Copia sin cambios todo el fragmento de la noticia sobre el juicio en la Audiencia Provincial de Navarra, desde "Según el relato" hasta "lo ocurrido después.", con ambos extremos incluidos.

### FRAGMENTO DEL DOCUMENTO
****

La Fiscalía de Navarra ha solicitado ocho años de prisión para un hombre de origen portugués acusado de una agresión sexual cometida en el interior de un bar del centro de Pamplona. Los hechos se remontan a la noche del 1 de junio de 2024 y serán juzgados esta semana en la Audiencia Provincial.
Según el relato del Ministerio Público, el acusado y la víctima coincidieron en un establecimiento de la calle San Nicolás. Durante las primeras horas, el hombre intentó entablar conversación con la mujer utilizando una aplicación de traducción en su teléfono móvil, en un contacto inicial que no hacía prever lo ocurrido después.
Fue más tarde cuando, al dirigirse la joven a los baños del local, situados en la planta inferior, el acusado la siguió. Una vez allí, accedió de forma brusca al interior del cubículo donde se encontraba la víctima y bloqueó la salida apoyando su cuerpo contra la puerta.

****

Registros de datos guardados:
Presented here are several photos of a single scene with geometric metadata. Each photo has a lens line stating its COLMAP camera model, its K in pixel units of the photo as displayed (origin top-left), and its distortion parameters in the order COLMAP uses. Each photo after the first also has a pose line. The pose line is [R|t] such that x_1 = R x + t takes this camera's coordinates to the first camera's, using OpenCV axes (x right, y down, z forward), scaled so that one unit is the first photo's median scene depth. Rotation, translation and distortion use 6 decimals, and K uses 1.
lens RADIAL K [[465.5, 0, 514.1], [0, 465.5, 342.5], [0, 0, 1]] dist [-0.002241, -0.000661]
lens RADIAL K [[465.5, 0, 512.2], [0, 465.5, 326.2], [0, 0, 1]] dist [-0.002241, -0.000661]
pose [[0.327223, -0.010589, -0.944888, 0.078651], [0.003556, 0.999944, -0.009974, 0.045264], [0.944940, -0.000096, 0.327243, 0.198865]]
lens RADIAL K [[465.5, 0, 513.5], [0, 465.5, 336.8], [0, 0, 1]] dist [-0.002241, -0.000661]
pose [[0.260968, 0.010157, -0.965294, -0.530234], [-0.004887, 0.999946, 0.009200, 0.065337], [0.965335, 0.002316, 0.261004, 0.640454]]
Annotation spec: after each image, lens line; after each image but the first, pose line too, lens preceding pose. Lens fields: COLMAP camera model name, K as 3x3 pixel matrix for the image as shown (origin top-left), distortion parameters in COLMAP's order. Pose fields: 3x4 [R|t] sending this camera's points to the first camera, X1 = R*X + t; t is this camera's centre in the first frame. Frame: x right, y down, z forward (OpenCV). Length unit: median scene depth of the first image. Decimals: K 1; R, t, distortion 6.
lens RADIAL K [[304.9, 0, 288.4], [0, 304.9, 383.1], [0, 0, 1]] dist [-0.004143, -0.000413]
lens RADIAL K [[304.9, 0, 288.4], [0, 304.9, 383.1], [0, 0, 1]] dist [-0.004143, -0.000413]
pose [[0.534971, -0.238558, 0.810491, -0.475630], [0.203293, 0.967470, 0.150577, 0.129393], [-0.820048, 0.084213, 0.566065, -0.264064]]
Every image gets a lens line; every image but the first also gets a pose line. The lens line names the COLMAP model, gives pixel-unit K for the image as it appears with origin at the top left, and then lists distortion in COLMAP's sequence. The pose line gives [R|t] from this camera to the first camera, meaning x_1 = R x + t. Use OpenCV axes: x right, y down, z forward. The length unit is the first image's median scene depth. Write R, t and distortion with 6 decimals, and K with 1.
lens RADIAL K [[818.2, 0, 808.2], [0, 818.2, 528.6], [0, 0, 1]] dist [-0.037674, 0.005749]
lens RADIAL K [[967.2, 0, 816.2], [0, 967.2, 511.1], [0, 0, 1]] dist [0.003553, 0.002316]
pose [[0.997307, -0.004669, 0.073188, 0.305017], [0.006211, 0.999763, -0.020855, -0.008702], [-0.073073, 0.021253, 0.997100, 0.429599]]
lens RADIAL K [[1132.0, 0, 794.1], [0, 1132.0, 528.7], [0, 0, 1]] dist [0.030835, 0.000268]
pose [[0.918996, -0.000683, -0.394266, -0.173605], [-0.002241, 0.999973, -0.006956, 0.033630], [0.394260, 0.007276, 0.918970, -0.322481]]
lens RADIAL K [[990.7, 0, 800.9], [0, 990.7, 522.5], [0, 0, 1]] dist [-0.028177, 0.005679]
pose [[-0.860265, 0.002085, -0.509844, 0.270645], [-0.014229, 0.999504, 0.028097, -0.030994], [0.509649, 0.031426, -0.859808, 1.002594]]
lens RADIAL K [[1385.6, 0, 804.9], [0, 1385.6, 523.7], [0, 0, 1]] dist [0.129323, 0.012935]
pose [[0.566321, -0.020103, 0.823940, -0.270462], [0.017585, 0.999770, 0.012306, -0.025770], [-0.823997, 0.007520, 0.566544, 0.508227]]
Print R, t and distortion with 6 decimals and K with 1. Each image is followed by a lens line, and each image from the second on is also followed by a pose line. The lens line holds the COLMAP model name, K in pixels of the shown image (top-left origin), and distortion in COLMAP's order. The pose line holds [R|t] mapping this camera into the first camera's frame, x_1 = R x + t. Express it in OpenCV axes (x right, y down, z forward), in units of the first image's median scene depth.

****

### RESPUESTA ESPERADA
Según el relato del Ministerio Público, el acusado y la víctima coincidieron en un establecimiento de la calle San Nicolás. Durante las primeras horas, el hombre intentó entablar conversación con la mujer utilizando una aplicación de traducción en su teléfono móvil, en un contacto inicial que no hacía prever lo ocurrido después.